__WORK ITEM__.
In the part of the listing that opens with the line containing "Foto: Pixabay" and closes with the line containing "admintalaganteonline", substitute "TORMENTAS" for "LLUVIAS" and write those lines out again with everything else unchanged. Leave the pictures out of the answer.

__Stored data entries__.
--------------------

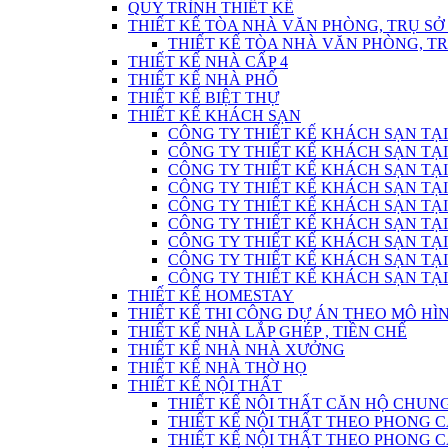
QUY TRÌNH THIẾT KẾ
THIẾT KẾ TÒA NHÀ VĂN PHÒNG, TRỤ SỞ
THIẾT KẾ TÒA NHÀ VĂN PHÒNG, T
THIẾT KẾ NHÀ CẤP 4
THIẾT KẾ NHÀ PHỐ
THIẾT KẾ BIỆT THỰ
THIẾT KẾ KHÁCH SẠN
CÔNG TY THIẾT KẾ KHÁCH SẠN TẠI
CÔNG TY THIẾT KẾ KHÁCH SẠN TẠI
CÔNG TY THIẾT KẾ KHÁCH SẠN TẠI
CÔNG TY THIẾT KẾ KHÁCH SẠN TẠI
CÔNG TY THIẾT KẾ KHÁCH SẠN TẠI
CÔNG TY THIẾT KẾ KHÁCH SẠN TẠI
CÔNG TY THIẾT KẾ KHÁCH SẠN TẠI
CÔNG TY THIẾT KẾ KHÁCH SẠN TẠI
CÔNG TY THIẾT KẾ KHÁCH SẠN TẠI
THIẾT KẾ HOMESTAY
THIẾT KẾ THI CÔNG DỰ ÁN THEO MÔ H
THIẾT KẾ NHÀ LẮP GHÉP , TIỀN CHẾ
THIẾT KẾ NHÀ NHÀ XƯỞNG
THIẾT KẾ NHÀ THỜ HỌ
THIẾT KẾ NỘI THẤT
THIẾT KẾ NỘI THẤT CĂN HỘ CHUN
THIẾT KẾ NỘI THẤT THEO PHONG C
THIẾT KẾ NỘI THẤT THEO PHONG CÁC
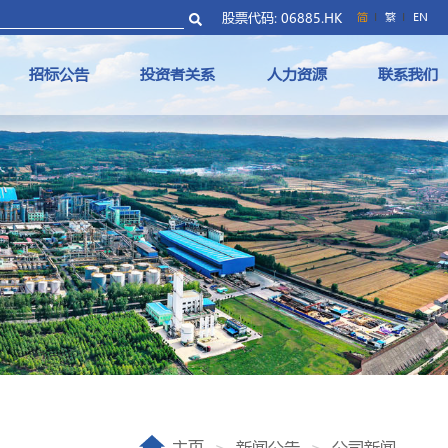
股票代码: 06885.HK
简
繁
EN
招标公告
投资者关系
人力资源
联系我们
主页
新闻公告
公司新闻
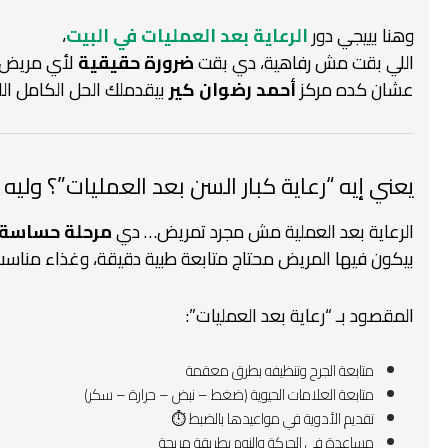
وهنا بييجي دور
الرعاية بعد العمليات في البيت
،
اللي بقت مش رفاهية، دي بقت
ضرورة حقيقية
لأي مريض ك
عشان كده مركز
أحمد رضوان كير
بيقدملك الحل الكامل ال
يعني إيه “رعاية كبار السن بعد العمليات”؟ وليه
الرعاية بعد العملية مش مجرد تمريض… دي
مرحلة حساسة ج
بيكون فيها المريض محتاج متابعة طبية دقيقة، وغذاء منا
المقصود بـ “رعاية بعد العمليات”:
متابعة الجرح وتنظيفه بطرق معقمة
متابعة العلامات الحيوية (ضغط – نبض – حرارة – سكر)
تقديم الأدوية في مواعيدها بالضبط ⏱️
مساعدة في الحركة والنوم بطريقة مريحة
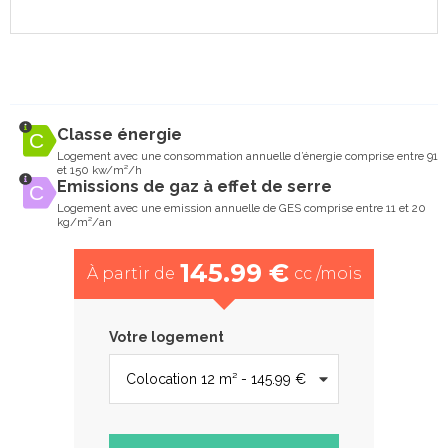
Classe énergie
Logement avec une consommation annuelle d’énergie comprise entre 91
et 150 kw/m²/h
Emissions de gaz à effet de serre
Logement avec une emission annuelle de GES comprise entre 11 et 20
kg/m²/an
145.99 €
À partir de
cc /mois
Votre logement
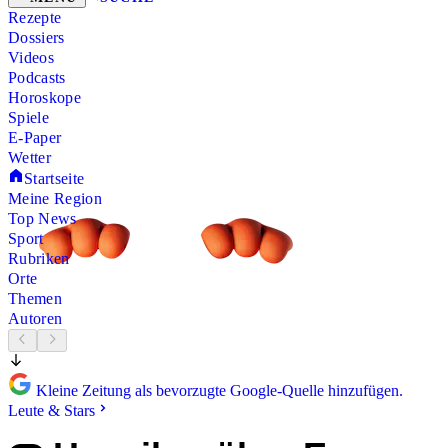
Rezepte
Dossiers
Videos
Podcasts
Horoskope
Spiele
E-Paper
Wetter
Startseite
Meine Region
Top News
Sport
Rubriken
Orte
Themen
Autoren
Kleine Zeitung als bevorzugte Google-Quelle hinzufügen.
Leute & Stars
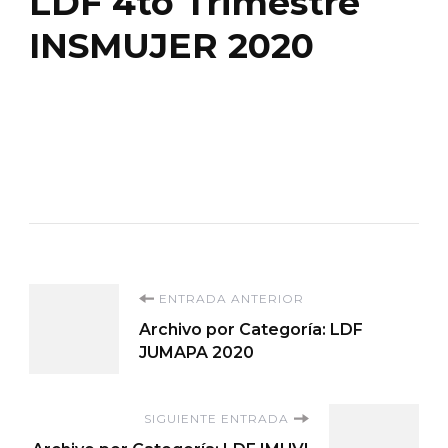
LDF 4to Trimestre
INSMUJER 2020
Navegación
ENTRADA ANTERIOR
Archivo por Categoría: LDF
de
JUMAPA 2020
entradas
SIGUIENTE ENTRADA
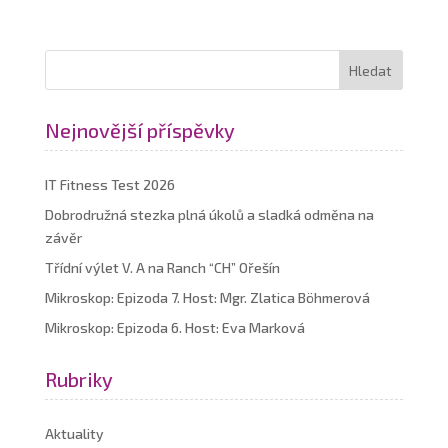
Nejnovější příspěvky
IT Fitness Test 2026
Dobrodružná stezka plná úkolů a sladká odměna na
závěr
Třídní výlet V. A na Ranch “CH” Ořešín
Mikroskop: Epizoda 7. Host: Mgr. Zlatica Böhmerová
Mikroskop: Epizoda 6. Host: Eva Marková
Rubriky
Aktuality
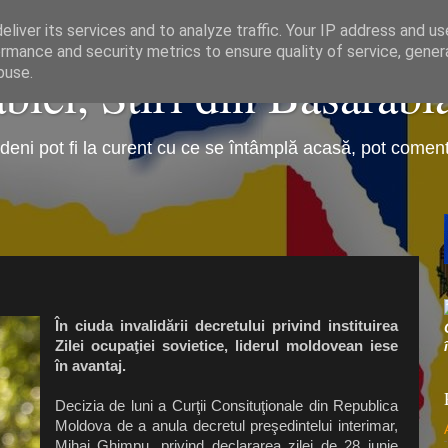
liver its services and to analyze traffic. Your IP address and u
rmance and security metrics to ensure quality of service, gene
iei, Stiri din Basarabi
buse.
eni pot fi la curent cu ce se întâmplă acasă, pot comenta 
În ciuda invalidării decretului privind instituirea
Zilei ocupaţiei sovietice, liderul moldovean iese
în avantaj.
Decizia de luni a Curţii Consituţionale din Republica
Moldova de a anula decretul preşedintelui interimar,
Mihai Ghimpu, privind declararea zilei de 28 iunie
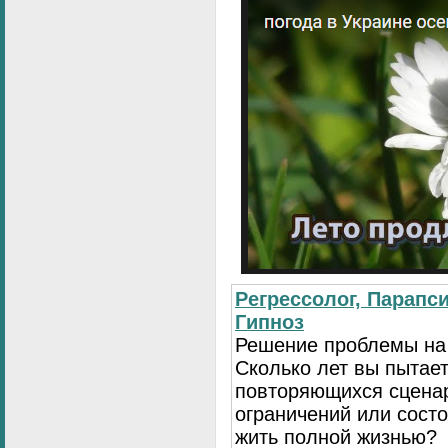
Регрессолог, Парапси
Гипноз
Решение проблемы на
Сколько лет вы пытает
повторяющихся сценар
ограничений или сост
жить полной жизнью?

--------------------

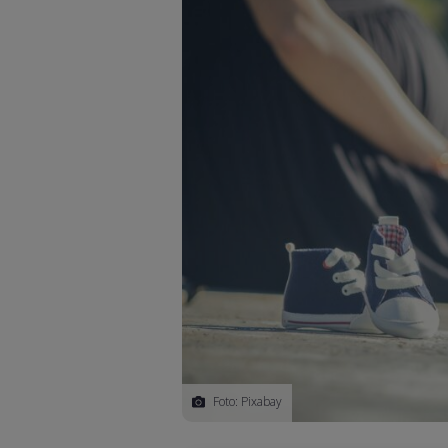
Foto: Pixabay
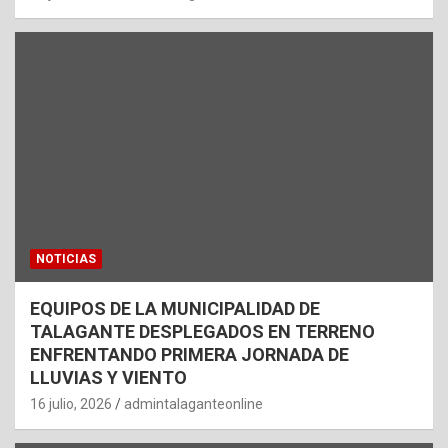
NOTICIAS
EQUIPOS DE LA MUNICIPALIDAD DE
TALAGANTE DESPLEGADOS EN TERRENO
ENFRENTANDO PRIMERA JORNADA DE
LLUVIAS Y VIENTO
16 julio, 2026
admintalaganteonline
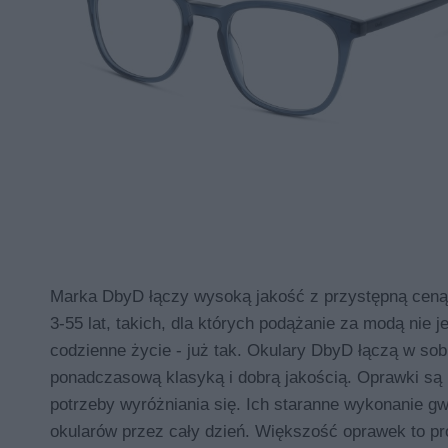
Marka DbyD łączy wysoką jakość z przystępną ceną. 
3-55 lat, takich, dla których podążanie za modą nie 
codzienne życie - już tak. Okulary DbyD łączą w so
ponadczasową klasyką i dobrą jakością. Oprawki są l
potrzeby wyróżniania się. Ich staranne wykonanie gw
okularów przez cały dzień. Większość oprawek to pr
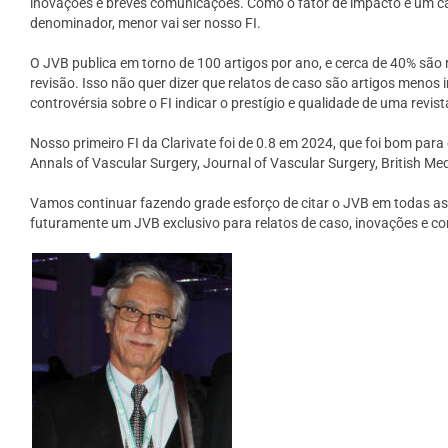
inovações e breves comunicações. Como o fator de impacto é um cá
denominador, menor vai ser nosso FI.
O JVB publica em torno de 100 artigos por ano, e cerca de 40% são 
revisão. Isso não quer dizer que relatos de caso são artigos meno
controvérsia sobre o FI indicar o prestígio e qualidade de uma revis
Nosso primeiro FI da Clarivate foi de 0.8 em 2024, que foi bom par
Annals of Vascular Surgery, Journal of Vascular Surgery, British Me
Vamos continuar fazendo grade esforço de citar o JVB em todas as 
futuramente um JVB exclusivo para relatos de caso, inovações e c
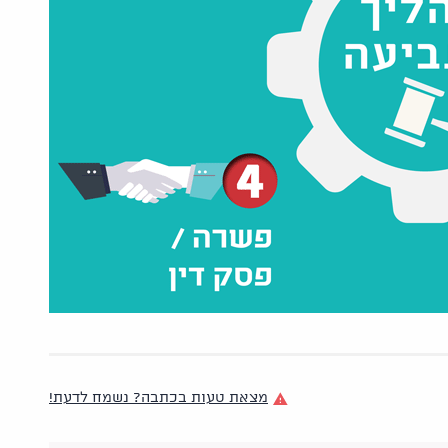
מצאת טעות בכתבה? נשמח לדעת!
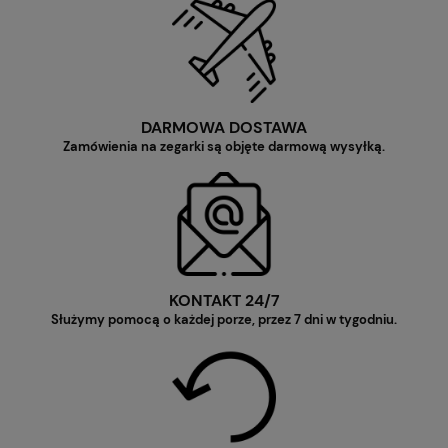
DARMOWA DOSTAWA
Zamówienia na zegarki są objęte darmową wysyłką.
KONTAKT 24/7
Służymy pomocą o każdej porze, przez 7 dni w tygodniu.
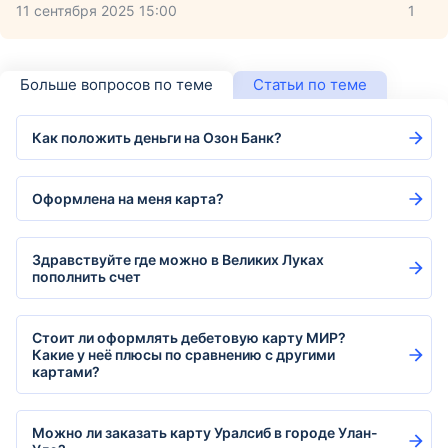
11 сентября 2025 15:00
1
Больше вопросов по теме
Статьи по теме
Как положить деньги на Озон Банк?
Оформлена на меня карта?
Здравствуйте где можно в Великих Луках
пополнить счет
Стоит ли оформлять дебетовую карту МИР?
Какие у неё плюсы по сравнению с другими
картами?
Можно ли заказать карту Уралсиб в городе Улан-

--------------------

__EXERCISE RESULT__.
Foto: Pixabay
NOTICIAS
EQUIPOS DE LA MUNICIPALIDAD DE
TALAGANTE DESPLEGADOS EN TERRENO
ENFRENTANDO PRIMERA JORNADA DE
TORMENTAS Y VIENTO
16 julio, 2026
admintalaganteonline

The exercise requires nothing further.